A stream of wounded under his hands. After a few hours he became dizzy himself. Had to vomit. His eyes burned, they couldn't take the light anymore. In the evening he fell to the ground. The paramedic had become a patient.
He got blisters all over. His skin turned black. Resting at home for a month, I'm sure I'll get better, Assadallah thought at the time. After all, the others were worse off. They were completely burnt. They died.
But it never passed. His skin recovered, but with the years new complaints came. As a result of the mustard gas attack, Assadallah is chronically ill. He has eye problems. A weird cough. Difficulty breathing. Walking is not possible.
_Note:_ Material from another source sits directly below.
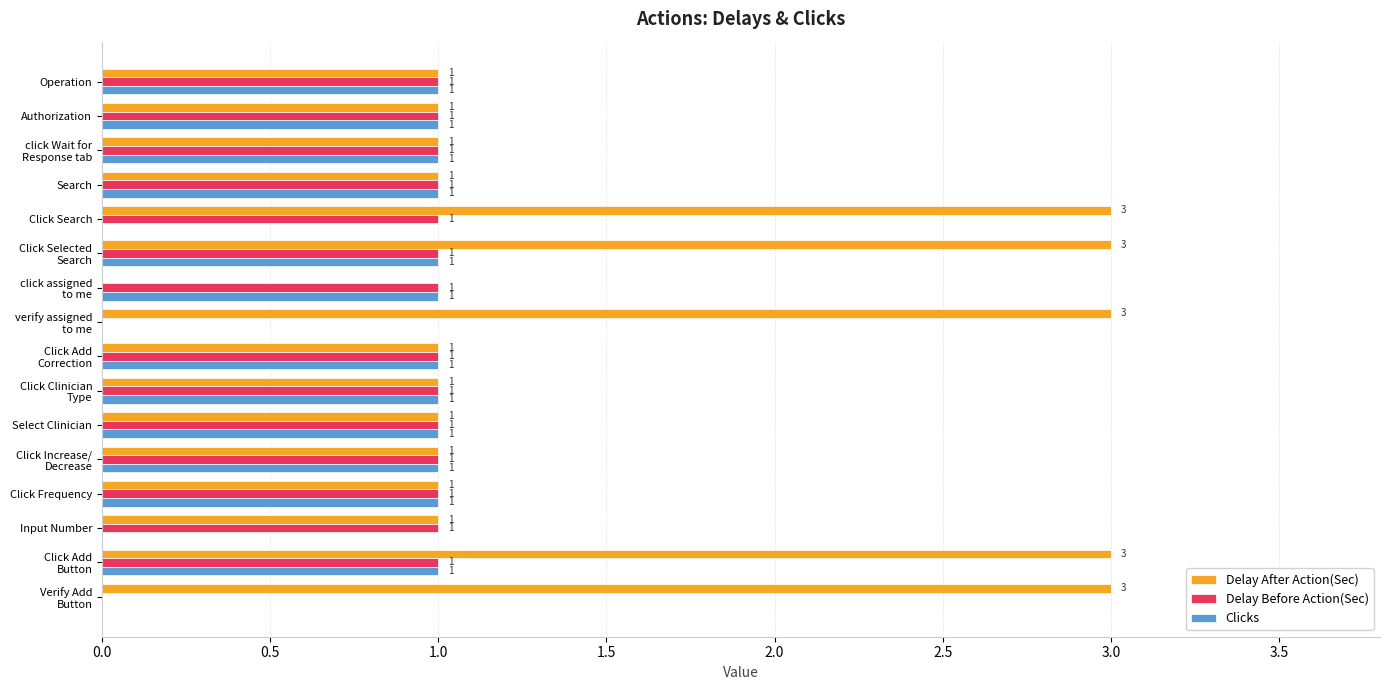

The Clicks series shows 0 at Operation. True or false?

False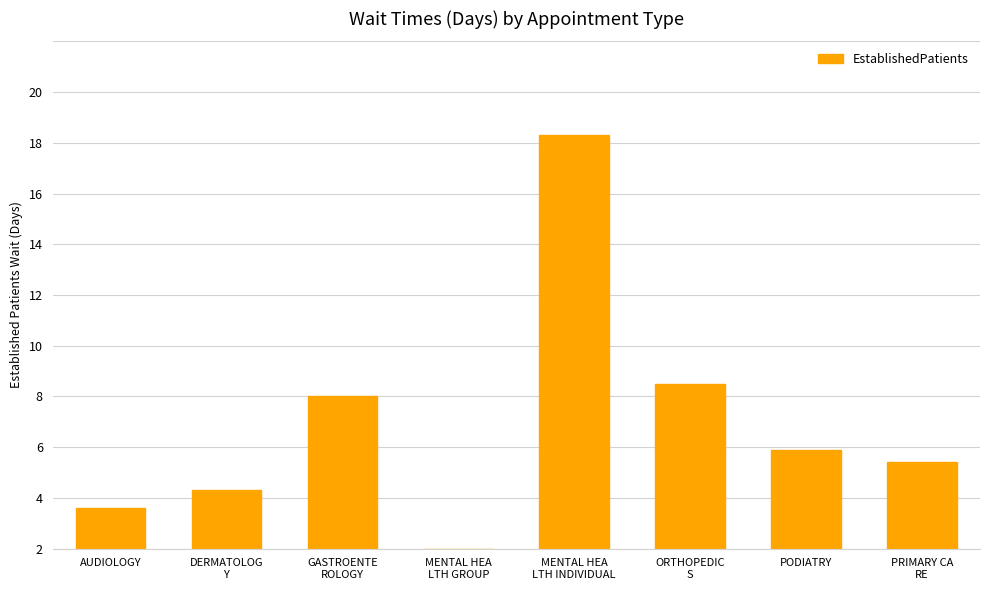

True or false: the data shows 2.3 at DERMATOLOG
Y.

True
And now, 36 years after the gas attack, Assadallah is in The Hague. In an impeccable gray suit, he stands in the hall of the court. Together with four other Iranian victims of Iraqi poison gas attacks, he holds a Dutch company liable that supplied a raw material for mustard gas to the Iraqi dictator Saddam Hussein.
The company nowadays has the unpronounceable name Otjiaha, but is better known as Melchemie, the company of billionaire Hans Melchers. In the 1980s, Melchemie was one of countless suppliers to SEPP, a front company of Iraqi dictator Saddam Hussein.
Yes, the SEPP. The State Enterprise for Pesticide Production . Founded – or so the story goes – to eradicate the insects in Iraq. It is one of the cynical chapters on the role of the West in Iraq that has since been covered in the sands of history.
The SEPP was welcome in Europe. West German companies supplied raw materials for deadly nerve agents: sarin and tabun. Sophisticated air scrubbers and corrosion-resistant pipes were shipped from Hamburg for a brand new poison gas plant. Italy played a role. Dutch companies supplied raw materials for mustard gas. The most persistent and clumsy of the bunch, Frans van Anraat, was sentenced to more than 16 years in prison.
The SEPP was a 'probing cover story' from a 'beloved ally' – Saddam Hussein's Iraq – says Melchemie's lawyer, Carry Knoops.
We have a pesticide for every insect, the Iraqi army publicly announced. Some German people involved said afterwards that they were joking about it. Insect killers, you had to take that broadly, haha. They made remedies against "fleas, locusts, Persians, Israelis."
36 years is a long time, but not that long. It's too close for apologies, commemorations, teaching materials. Some perpetrators and victims are still alive. Legal entities are traceable. Substantial compensation is still possible. And so those responsible are ducking, all over Europe.
Hans Melchers is now 85. He is no longer allowed to dispose of his own assets. His administrator is in court. That he supplied a raw material for mustard gas to Saddam Hussein is hardly in dispute. But his lawyers dispute that Assadallah and other Iranians were injured as a result.
The judges in The Hague emphasize: this case is not about 'politics or geopolitics'. But unfortunately. It doesn't get more geopolitical than this.
The Iranian government has been trying for years to sue the Western companies that supplied Saddam with chemical weapons at the time. Iran would prefer to see these businessmen answer to an international tribunal. Justifiably. Only: Iran also throws this file on the table when difficult questions are asked about, for example, their own nuclear ambitions.
Representatives of the Iranian government are present in the courtroom. They ask for my phone number. Always handy for the Iranian embassy to have, says a man. He works in Tehran, at the Peace Museum.
You hear the victims, even when they are not talking. One of them breathes through a tube, whining audibly. Assadallah coughs again and again.